Alcácer do Sal - A Susana carregando a carteira da mãe, ao fundo, de casaco vermelho,
à frente da Senhora Catarina, de braço engessado.
O Rui tomando banho de alguidar (As casas dos trabalhadores rurais não tinham banheiro, nem sanita nem lavatório nem água corrente ou canalizada)


A Celeste com a Eva, uma das alunas, neta da Senhora Catarina.
O imenso lençol de água era dos arrozais, à espera de nascerem. Ao fundo, do outro lado do rio Sado, que se atravessava de bote chamando pelo barqueiro, fica a aldeia de Vale de Guiso, com apeadeiro de caminho de ferro a uns kms, tendo a igreja no ponto mais alto e destacado. A maior parte do rancho, a maioria mulheres, moravam na aldeia, que tinha melhores condições de vida. No monte, moravam o feitor e família, o Senhor Custódio e mulher (senhora Catarina) com duas filhas e uma neta e mais uma família cujo nome esqueci, para além da professora e do esposo fotógrafo, fim-de-semana-sim, fim-de-semana-não, alternado com Évora, onde ficava a nossa residência oficial. Mais de 2/3 das casas do monte estavam desabitadas.
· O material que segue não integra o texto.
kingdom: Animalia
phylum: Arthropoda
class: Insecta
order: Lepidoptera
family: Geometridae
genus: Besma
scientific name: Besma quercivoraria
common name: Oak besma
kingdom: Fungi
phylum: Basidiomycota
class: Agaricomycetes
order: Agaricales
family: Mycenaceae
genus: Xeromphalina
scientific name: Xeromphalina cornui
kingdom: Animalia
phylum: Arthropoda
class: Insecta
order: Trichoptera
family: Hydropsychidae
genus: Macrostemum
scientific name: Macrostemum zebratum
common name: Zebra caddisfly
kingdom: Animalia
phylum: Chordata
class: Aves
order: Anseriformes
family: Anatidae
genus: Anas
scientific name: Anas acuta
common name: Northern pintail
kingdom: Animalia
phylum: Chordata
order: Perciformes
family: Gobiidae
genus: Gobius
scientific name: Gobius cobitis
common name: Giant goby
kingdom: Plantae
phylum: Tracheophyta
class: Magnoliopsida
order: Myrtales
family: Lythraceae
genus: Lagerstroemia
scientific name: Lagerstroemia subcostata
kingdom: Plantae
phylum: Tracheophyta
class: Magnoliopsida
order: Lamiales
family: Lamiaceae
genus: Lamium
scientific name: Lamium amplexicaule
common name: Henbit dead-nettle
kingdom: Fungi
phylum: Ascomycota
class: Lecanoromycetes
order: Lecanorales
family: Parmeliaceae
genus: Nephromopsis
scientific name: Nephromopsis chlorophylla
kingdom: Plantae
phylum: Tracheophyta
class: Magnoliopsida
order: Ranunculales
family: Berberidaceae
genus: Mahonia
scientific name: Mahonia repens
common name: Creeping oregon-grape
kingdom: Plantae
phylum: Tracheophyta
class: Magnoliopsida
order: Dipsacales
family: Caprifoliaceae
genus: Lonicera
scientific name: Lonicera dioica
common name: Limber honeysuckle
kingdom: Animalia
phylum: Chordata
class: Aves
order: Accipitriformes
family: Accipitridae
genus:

Havia alunos da Celeste que nunca tinham ido à Vila, a uma dezena de km, e que ficaram abismados quando viam o comboio pela 1ª vez, um monstro para eles. O Renault 4 ficava com a Celeste, para ir à Vila ou para Évora, ou para ir-me buscar à Rodoviária, em Alcácer, nos fins-de-semana que me calhavam.